AMEKS ONLINE, AMBON.—Penyidik unit tindak pidana khusus Satreskrim Polres Ambon resmi menetapkan Bendahara Desa Kilang, Stevanus Latuheru, sebagai tersangka dalam kasus dugaan tindak pidana korupsi Dana Desa (DD) dan Alokasi Dana Desa (ADD) tahun 2016 sebesar Rp 865.266.000. Penetapan Stevanus sebagai tersangka usai penyidik melakukan gelar perkara kasus tindak pidana korupsi itu, Selasa (9/1).

Kasat Reskrim AKP Teddy kepada wartawan di ruang kerjanya, menandaskan, potensi kerugian negara yang ditimbulkan sesuai perhitungan data perhitungan dari Inspektorat Kota Ambon senilai Rp 401.289.000. “Berdasarkan pemeriksaan pihak Inspektorat Kota Ambon, awalnya diperkirakan kerugiaan negara ditimbulkan dari kasus dugaan korupsi itu sebesar Rp 179.000.000.

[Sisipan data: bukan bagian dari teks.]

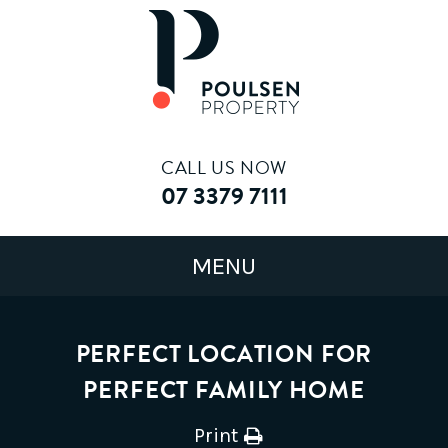
CALL US NOW
07 3379 7111
PERFECT LOCATION FOR
PERFECT FAMILY HOME
Print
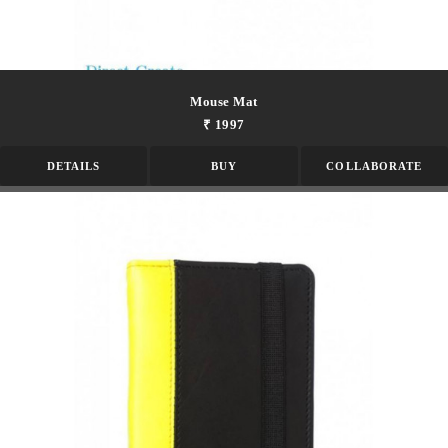
Mouse Mat
₹ 1997
DETAILS
BUY
COLLABORATE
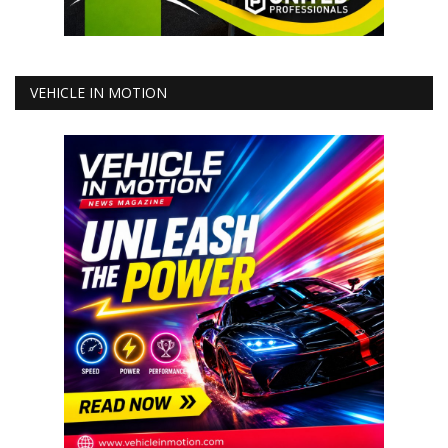
VEHICLE IN MOTION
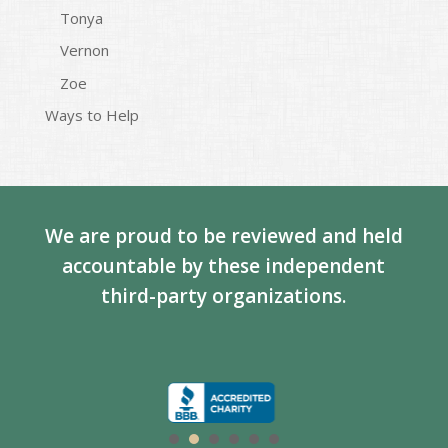
Tonya
Vernon
Zoe
Ways to Help
We are proud to be reviewed and held
accountable by these independent
third-party organizations.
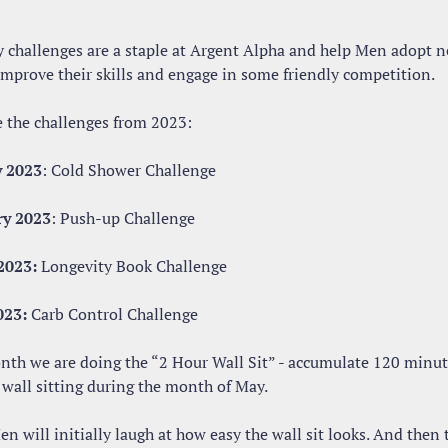
 challenges are a staple at Argent Alpha and help Men adopt n
 improve their skills and engage in some friendly competition.
e the challenges from 2023:
y 2023
: Cold Shower Challenge
ry 2023
: Push-up Challenge
2023:
 Longevity Book Challenge
023:
 Carb Control Challenge
nth we are doing the “2 Hour Wall Sit” - accumulate 120 minute
 wall sitting during the month of May.
 will initially laugh at how easy the wall sit looks. And then t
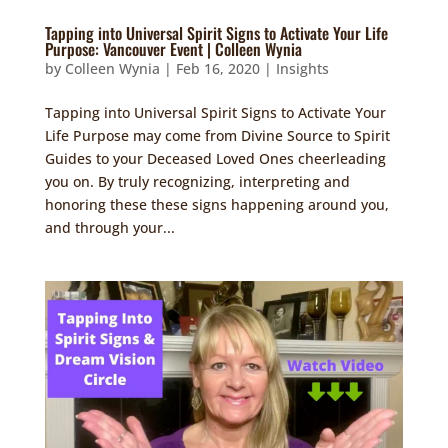
Tapping into Universal Spirit Signs to Activate Your Life
Purpose: Vancouver Event | Colleen Wynia
by
Colleen Wynia
|
Feb 16, 2020
|
Insights
Tapping into Universal Spirit Signs to Activate Your
Life Purpose may come from Divine Source to Spirit
Guides to your Deceased Loved Ones cheerleading
you on. By truly recognizing, interpreting and
honoring these these signs happening around you,
and through your...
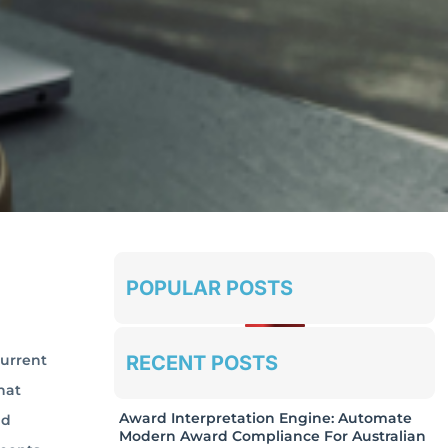
POPULAR POSTS
RECENT POSTS
current
hat
Award Interpretation Engine: Automate
nd
Modern Award Compliance For Australian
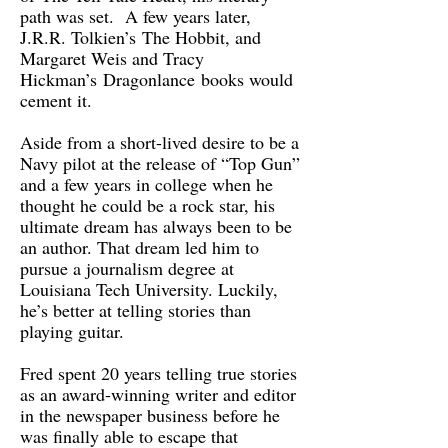
path was set. A few years later,
J.R.R. Tolkien’s The Hobbit, and
Margaret Weis and Tracy
Hickman’s Dragonlance books would
cement it.
Aside from a short-lived desire to be a
Navy pilot at the release of “Top Gun”
and a few years in college when he
thought he could be a rock star, his
ultimate dream has always been to be
an author. That dream led him to
pursue a journalism degree at
Louisiana Tech University. Luckily,
he’s better at telling stories than
playing guitar.
Fred spent 20 years telling true stories
as an award-winning writer and editor
in the newspaper business before he
was finally able to escape that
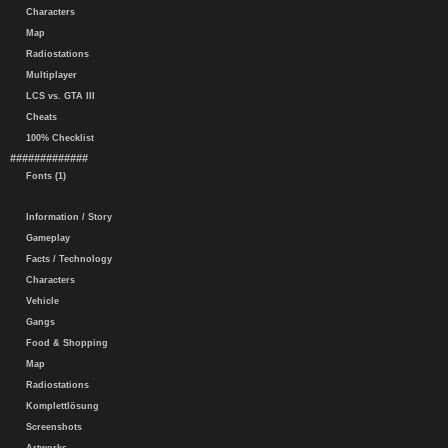
Characters
Map
Radiostations
Multiplayer
LCS vs. GTA III
Cheats
100% Checklist
#############
Fonts (1)
Information / Story
Gameplay
Facts / Technology
Characters
Vehicle
Gangs
Food & Shopping
Map
Radiostations
Komplettlösung
Screenshots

Namun setelah diperiksa dan diteliti data laporan pertanggungjawaban penggunaan DD dan ADD, Desa Kilang, pihak Inspektorat Kota Ambon menemukan ada sejumlah anggara sebesar Rp 251.718.550 yang tidak dapat dipertanggungjawabkan oleh Bendahara Desa Kilang, Stevanus Latuheru,” ungkap Teddy.

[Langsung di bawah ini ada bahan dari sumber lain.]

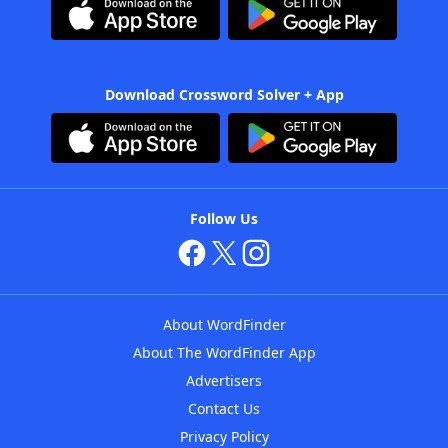
Download Crossword Solver + App
Follow Us
About WordFinder
About The WordFinder App
Advertisers
Contact Us
Privacy Policy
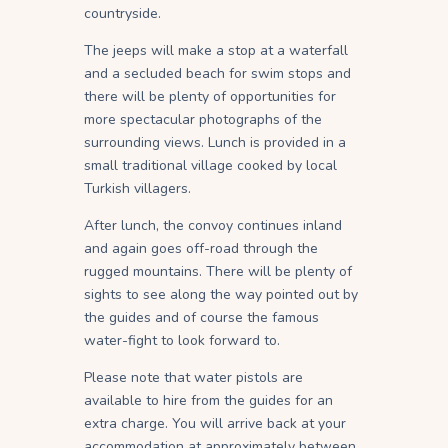
countryside.
The jeeps will make a stop at a waterfall
and a secluded beach for swim stops and
there will be plenty of opportunities for
more spectacular photographs of the
surrounding views. Lunch is provided in a
small traditional village cooked by local
Turkish villagers.
After lunch, the convoy continues inland
and again goes off-road through the
rugged mountains. There will be plenty of
sights to see along the way pointed out by
the guides and of course the famous
water-fight to look forward to.
Please note that water pistols are
available to hire from the guides for an
extra charge. You will arrive back at your
accommodation at approximately between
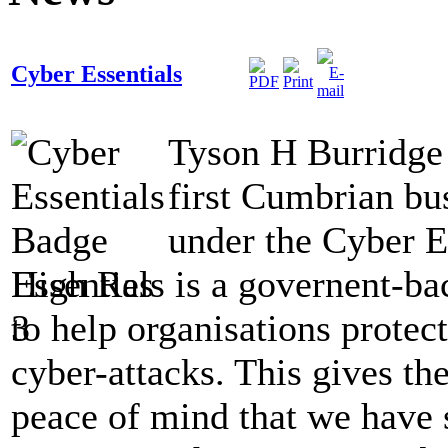
Cyber Essentials
Tyson H Burridge 
first Cumbrian bus
under the Cyber E
Essentials is a governent-b
to help organisations prote
cyber-attacks. This gives t
peace of mind that we have s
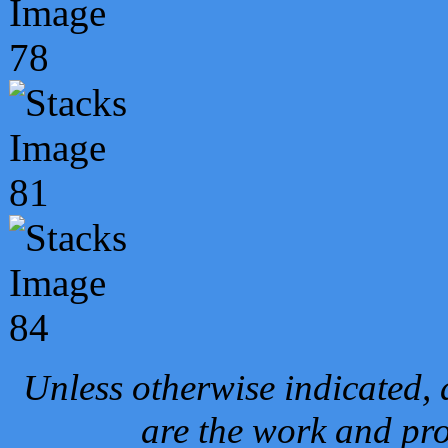
Unless otherwise indicated, 
are the work and pro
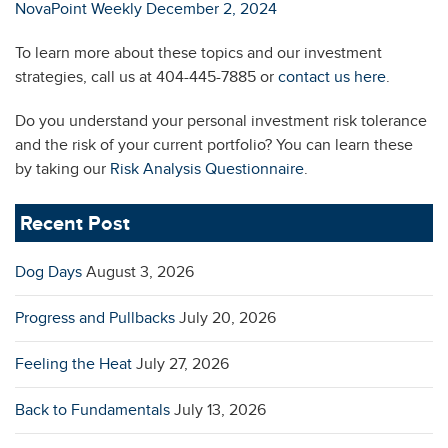
NovaPoint Weekly December 2, 2024
To learn more about these topics and our investment
strategies, call us at 404-445-7885 or
contact us here
.
Do you understand your personal investment risk tolerance
and the risk of your current portfolio? You can learn these
by taking our
Risk Analysis Questionnaire
.
Recent Post
Dog Days
August 3, 2026
Progress and Pullbacks
July 20, 2026
Feeling the Heat
July 27, 2026
Back to Fundamentals
July 13, 2026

Dari temuan inspektorat, total kerugian negara yang ditimbulkan akibat dugaan tipikor penyalahgunaan DD dan ADD Desa Kilang sebesar Rp 401.289.000. Angka ini terdiri dari hasil audit Inspektorat Kota Ambon pada audit tahap I sebesar Rp 179.000.000 dan hasil audit kedua sebesar Rp 251.718.550. “Setelah ditetapkan sebagai tersangka, penyidik rencana melakukan pemeriksaan Stevanus Latuheru lagi Senin tanggal 15 Januari,” tutur dia.

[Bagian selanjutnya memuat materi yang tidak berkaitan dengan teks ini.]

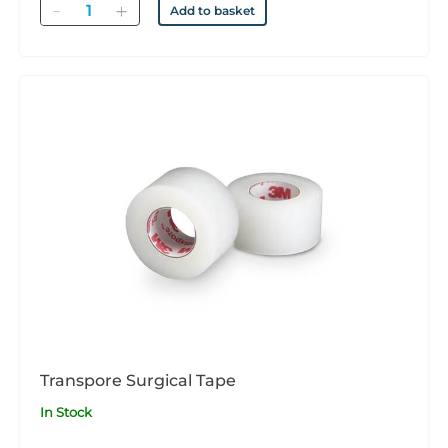
Quantity
Add to basket
Transpore Surgical Tape
In Stock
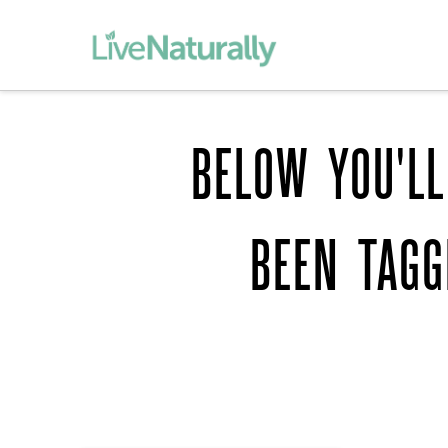
BELOW YOU'LL
BEEN TAG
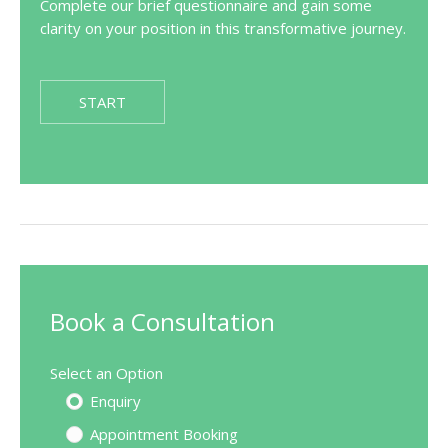
Complete our brief questionnaire and gain some
clarity on your position in this transformative journey.
START
Book a Consultation
Select an Option
Enquiry
Appointment Booking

Tersangka disangkakan dengan pasal Undang-Undang Tindak Pidana Korupsi rumusan pasal 2, dan 3 Nomor 20 tahun 2001, perubahan UU Nomor 31 tahun 1999 tentang Pemberantasan Tipikor jo pasal 55 dan 56 KUHPidana. ‘’Ancaman hukuman penjara seumur hidup atau pidana penjara paling singkat 4 tahun dan paling lama 20 tahun penjara. Sementara tersangka juga tidak kita tahan,’’ pungkas dia.